Angelique Nash, convicted in 81-year-old’s death, granted motion for release

Crime Watch

BAKERSFIELD, Calif. (KGET) — Angelique Nash, convicted of murder when she participated in a burglary as a teen that led to the death of an 81-year-old Bakersfield woman, has been granted a motion to be released from custody.

The 27-year-old has been behind bars since her 2010 arrest in the death of Dorothy Session. She will remain at Central California Women’s Facility in Chowchilla until officials there receive a verified court order regarding her release, according to the California Department of Corrections and Rehabilitation.

The motion was heard Monday in a Bakersfield courtroom, prosecutors said.

Nash, 17 at the time, acted as a lookout while her 15-year-old sister, Katila Nash, and a third person, David Deshawn Moses, entered Session’s home. Moses, then 17, hit Session during the burglary, knocking her down. She died from the assault.

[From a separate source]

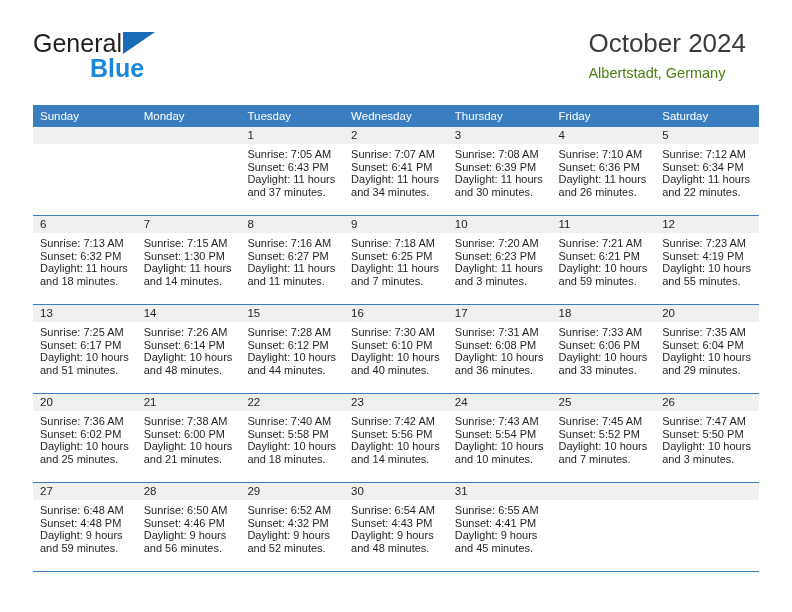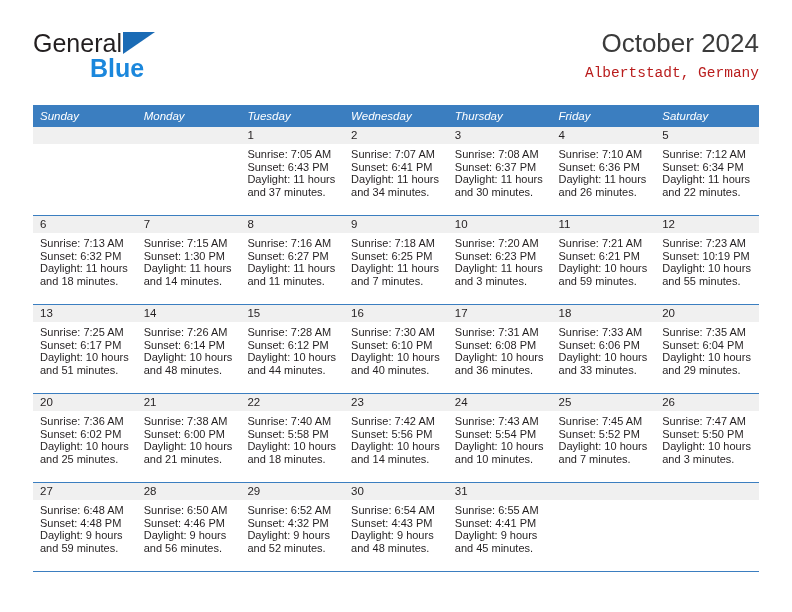"October 2024" .title-block { right: 0 -> 13px; text-align: right -> none }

All three defendants were convicted of first-degree murder and sentenced to life terms in prison. The Nash sisters were convicted under the felony murder rule, which stated a defendant could be found guilty of murder even if they weren’t the actual killer but committed a dangerous act such as robbery or burglary that resulted in an accidental or unintentional death.

But a new law took effect last year that substantially changed the felony murder rule. It now says a person must actually commit or aid in a killing, or have the intent to kill, during the commission of a crime in order to be charged with murder. Those who previously could have been charged with murder can now only be charged with the underlying crime, whether it’s robbery, burglary, carjacking or another serious crime.

The law is retroactive, and hundreds of defendants convicted under the felony murder rule have filed petitions to have their murder convictions dismissed.

Last year, the trial court rejected rejected Angelique Nash’s petition to throw out her murder conviction. The court found the new law, SB 1437, unconstitutional because it effectively changed Proposition 7, which was adopted by voters during a statewide general election in 1978. The judge said the legislature must take the law to the voters and let them decide.

An appellate court disagreed, finding the new law constitutional and noting there has been a “sea change” in state law when it comes to juvenile offenders. The court has sent the petition back to Kern for a ruling. A hearing had not been scheduled as of Tuesday, according to court records.

Katila Nash was released from custody last year after another law, SB 1391, stipulated anyone 15 or younger cannot be transferred to adult court for any crime — including murder. An appellate court ruled the law retroactively applied to Nash.

Moses has future hearings scheduled in which the defense plans to introduce mitigating factors regarding Moses’ youth and mental capacity at the time of his arrest. Those factors can then be heard at a future parole hearing.